How to evaluate $\lim _{x\to \infty }x\left(\arctan x-\frac{\pi }{2}e^{1/x}\right)$?

I have a problem with this limit, I have no idea how to compute it. Can you explain the method and the steps used (without L'Hôpital if is possible)? Thanks $$\lim _{x\to \infty }x\left(\arctan x-\frac{\pi }{2}e^{1/x}\right)$$

• It is a good idea to rewrite this as $\lim_{y \to 0^+} \frac{\arctan(1/y) - \frac{\pi}{2} e^y}{y} = \lim_{y \to 0^+} \frac{\operatorname{arccot}(y) - \frac{\pi}{2} e^y}{y}$. Does this resemble anything familiar? – Ian Apr 25 '16 at 14:29
• You can try at least squeeze theorem limit, $arctanx$ is bounded. – Camilo Acevedo. Apr 25 '16 at 14:56

Hint. One may use $$\arctan x= \frac{\pi}2-\arctan \frac1x,\quad x>0,$$ and, by the Taylor series expansions, as $x \to \infty$, \begin{align} \arctan \frac1x&=\frac1x+O\left(\frac1{x^2} \right)\\\\ e^{\large \frac1x}-1&=\frac1x+O\left(\frac1{x^2} \right). \end{align} Can you take it from here?

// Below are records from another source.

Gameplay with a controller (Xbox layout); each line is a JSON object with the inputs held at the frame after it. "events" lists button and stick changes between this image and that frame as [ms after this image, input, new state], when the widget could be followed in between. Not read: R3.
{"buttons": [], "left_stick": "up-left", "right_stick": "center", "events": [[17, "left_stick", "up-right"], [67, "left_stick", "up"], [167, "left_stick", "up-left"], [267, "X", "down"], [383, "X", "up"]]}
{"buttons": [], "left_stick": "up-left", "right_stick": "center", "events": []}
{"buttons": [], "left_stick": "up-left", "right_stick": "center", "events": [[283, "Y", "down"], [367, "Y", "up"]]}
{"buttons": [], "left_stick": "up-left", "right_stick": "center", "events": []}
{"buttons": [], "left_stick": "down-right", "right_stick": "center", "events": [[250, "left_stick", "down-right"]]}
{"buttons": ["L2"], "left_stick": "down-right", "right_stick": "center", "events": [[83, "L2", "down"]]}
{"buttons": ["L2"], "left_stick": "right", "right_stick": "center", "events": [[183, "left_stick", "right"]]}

Lets put $t = 1/x$ so that $t \to 0^{+}$ as $x \to \infty$. We have \begin{align} L &= \lim_{x \to \infty}x\left(\arctan x - \frac{\pi}{2}e^{1/x}\right)\notag\\ &= \lim_{t \to 0^{+}}\dfrac{\arctan(1/t) - \dfrac{\pi}{2}e^{t}}{t}\notag\\ &= \lim_{t \to 0^{+}}\dfrac{\arctan(1/t) - \dfrac{\pi}{2} + \dfrac{\pi}{2}(1 - e^{t})}{t}\notag\\ &= \lim_{t \to 0^{+}}\dfrac{-\arctan t + \dfrac{\pi}{2}(1 - e^{t})}{t}\notag\\ &= -\lim_{t \to 0^{+}}\left(\frac{\arctan t}{t} + \frac{\pi}{2}\cdot\frac{e^{t} - 1}{t}\right)\notag\\ &= -\left(1 + \frac{\pi}{2}\right)\notag \end{align} For most of the limit evaluations a combination of "algebra of limits", "standard limits" and "squeeze theorem" suffices and only significantly difficult problems necessitate the use of powerful tools like L'Hospital's Rule and Taylor series expansions.

With l'Hospital

$$\lim_{x\to\infty}\frac{\arctan x-\frac\pi2e^{1/x}}{\frac1x}=\lim_{x\to\infty}\frac{\frac1{1+x^2}+\frac\pi{2x^2}e^{1/x}}{-\frac1{x^2}}=-\lim_{x\to\infty}\left(\frac{x^2}{x^2+1}+\frac\pi2e^{1/x}\right)=-1-\frac\pi2$$

With $x=\dfrac1t$,$$\frac{\dfrac\pi2-\arctan(t)-\dfrac\pi2e^t}t=-\frac\pi2\frac{e^t-e^0}t-\frac{\arctan(t)-\arctan(0)}t.$$

The solution follows, either by recognizing known limits, or recognizing the definition of derivatives (hence first degree Taylor coefficient), which amounts to L'Hospital.

If you want to avoid derivatives by all means, $$\frac{e^t-1}t=\lim_{n\to\infty}\frac{\left(1+\frac1n\right)^{nt}-1}t=\lim_{n\to\infty}\frac{\left(1+\frac tn\right)^{n}-1}t.$$

By the binomial theorem, this expression under the limit is

$$1+\frac{n-1}{2n}t+\frac{(n-1)(n-2)}{3!n^2}t^2+\frac{(n-1)(n-2)(n-3)}{4!n^3}t^3+\cdots<\frac1{1-t}$$ and this converges to $1$ for $t\to0$.

Then, by a change of variable, we turn

$$\frac{\arctan(t)}t$$ into $$\frac t{\tan(t)}.$$

Considering the trigonometric circle, inscribe a rectangle triangle in a sector of amplitude $t$. The area of the triangle is comprised between the areas of two sectors (or radii $\cos(t)$ and $1$), and ignoring a factor $\dfrac12$

$$t\cos^2(t)<\sin(t)\cos(t)<t$$ so that

$$1<\frac{\tan(t)}t<\frac1{\cos^2(t)}.$$

By squeezing you get the desired result.